PROVIDED ENTRIES -

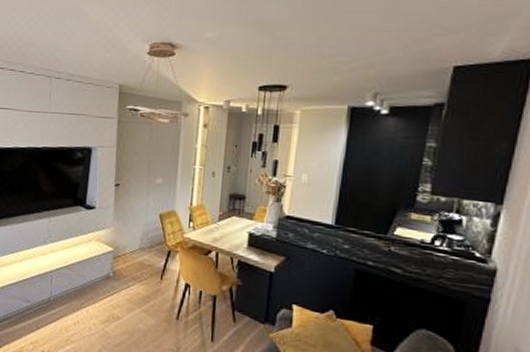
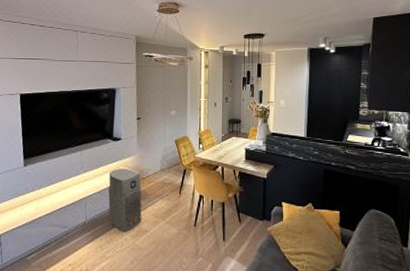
air purifier: none [77,241,116,315] -> present [108,168,142,232]

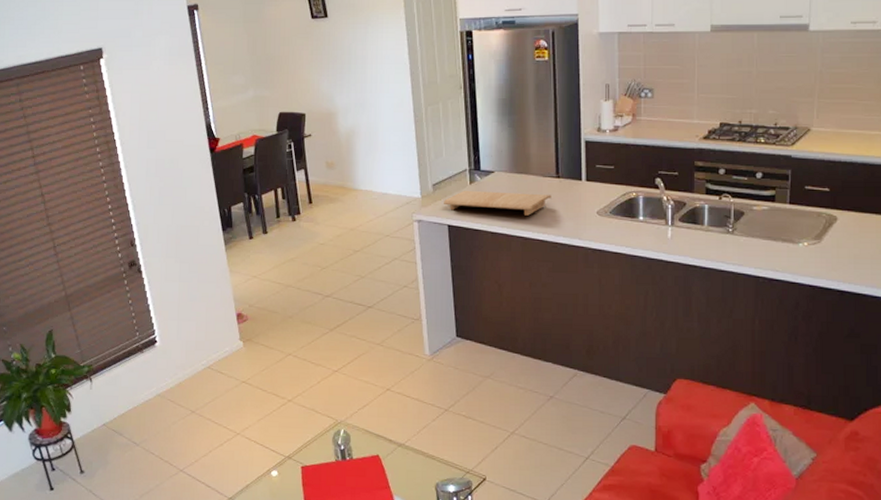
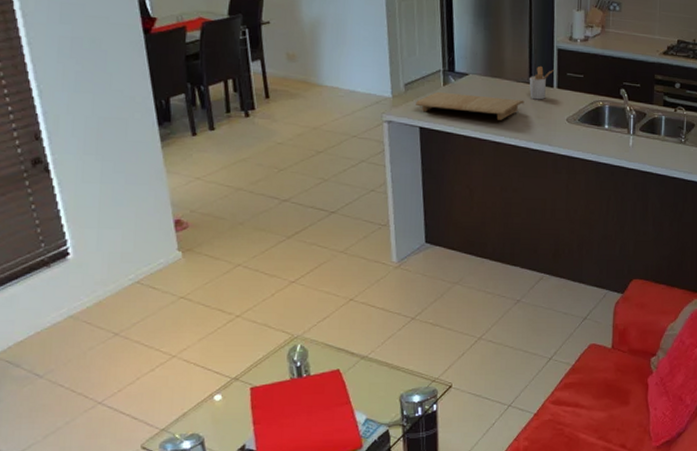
utensil holder: none [556,159,583,194] -> present [529,65,555,100]

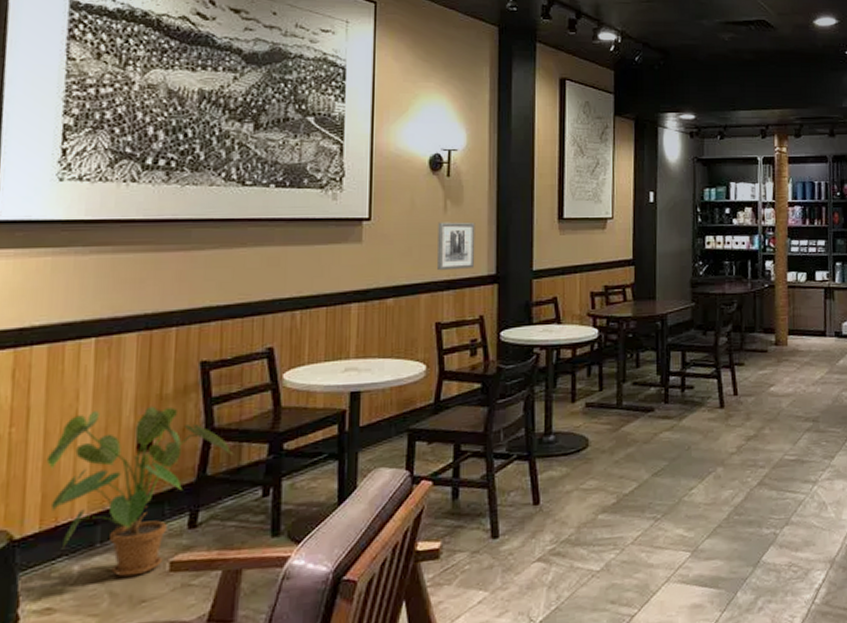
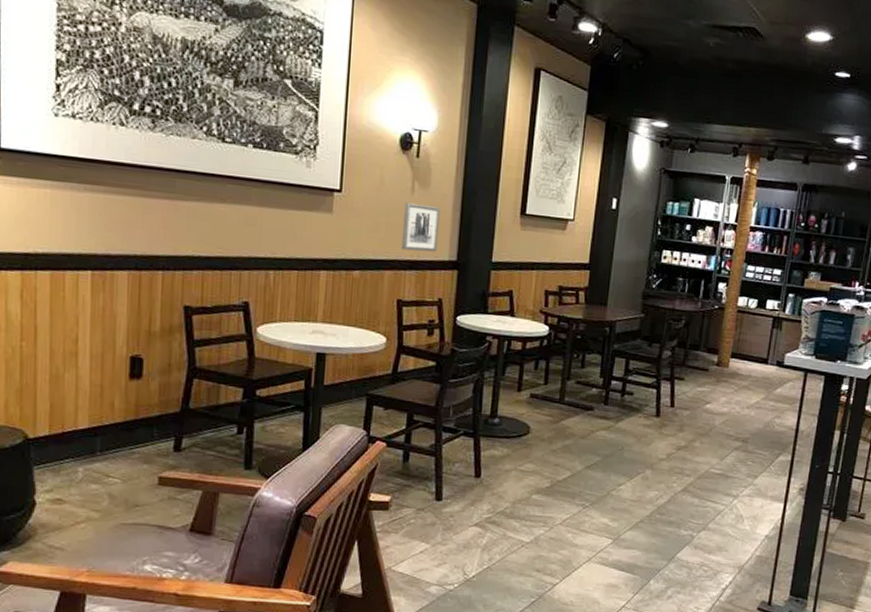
house plant: present [46,406,233,577] -> none [52,337,212,484]

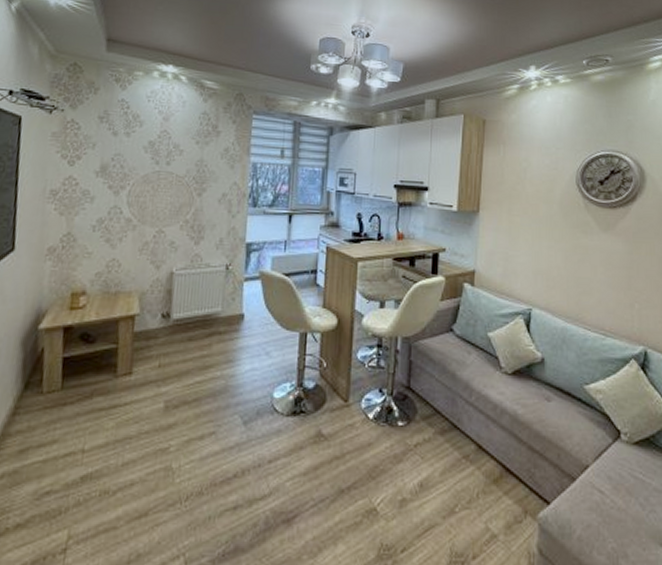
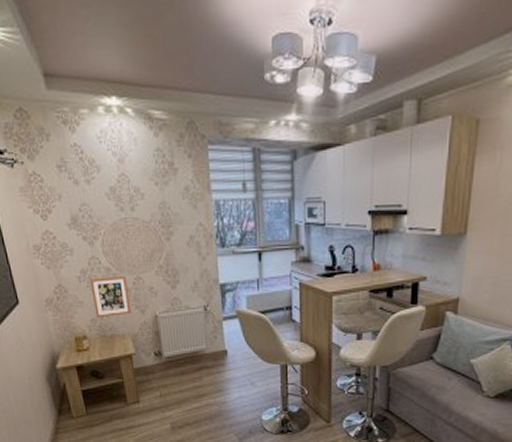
picture frame: none [102,227,148,272] -> present [90,276,131,318]

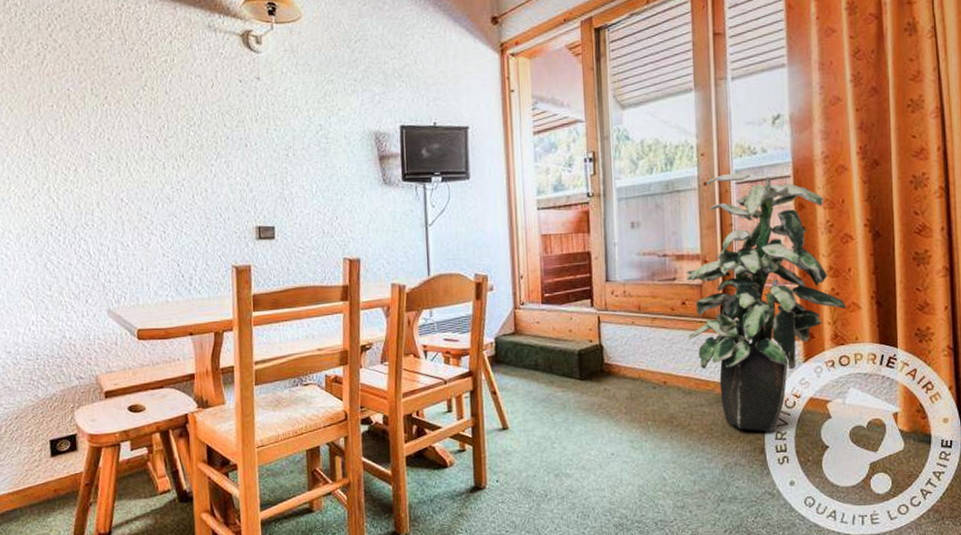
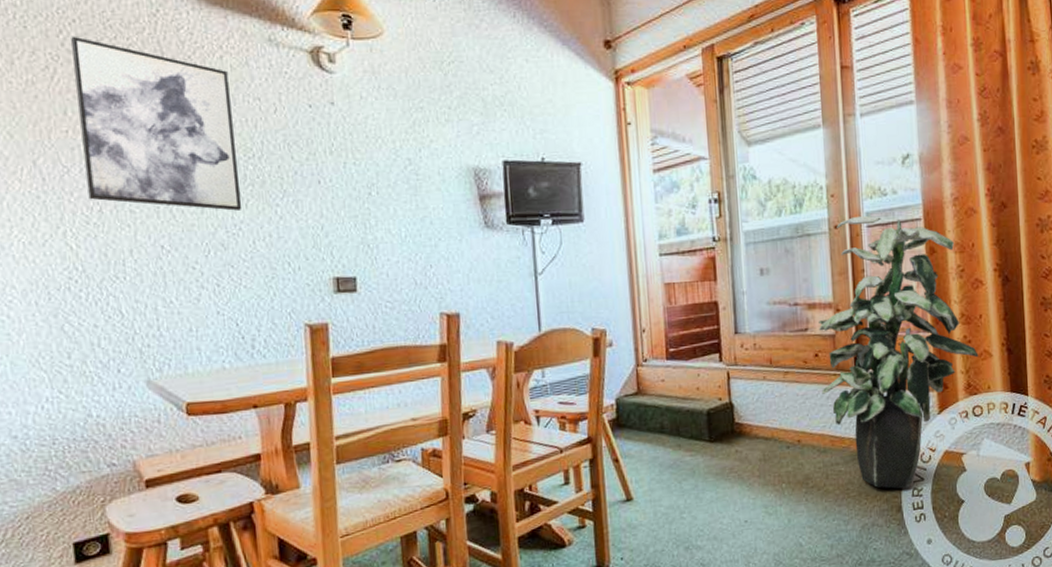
wall art: none [57,28,185,170] -> present [71,36,242,211]

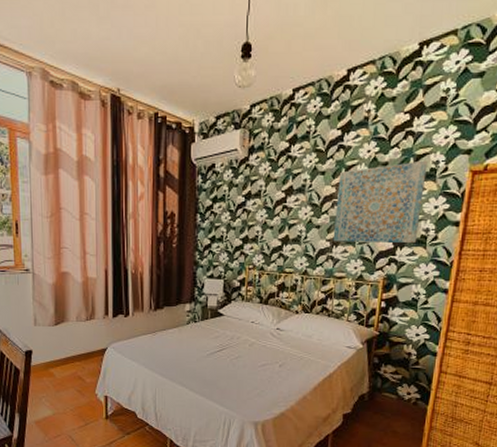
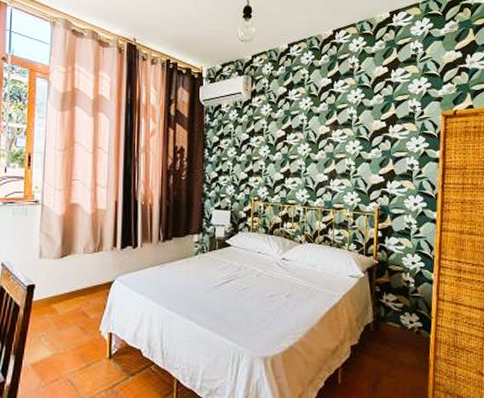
wall art: present [333,160,428,243] -> none [330,105,406,177]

YOUR ASSIGNMENT - What is needed is every record above printed exactly, with no pictures.

OUTPUT -
air purifier: none [77,241,116,315] -> present [108,168,142,232]

utensil holder: none [556,159,583,194] -> present [529,65,555,100]

house plant: present [46,406,233,577] -> none [52,337,212,484]

picture frame: none [102,227,148,272] -> present [90,276,131,318]

wall art: none [57,28,185,170] -> present [71,36,242,211]

wall art: present [333,160,428,243] -> none [330,105,406,177]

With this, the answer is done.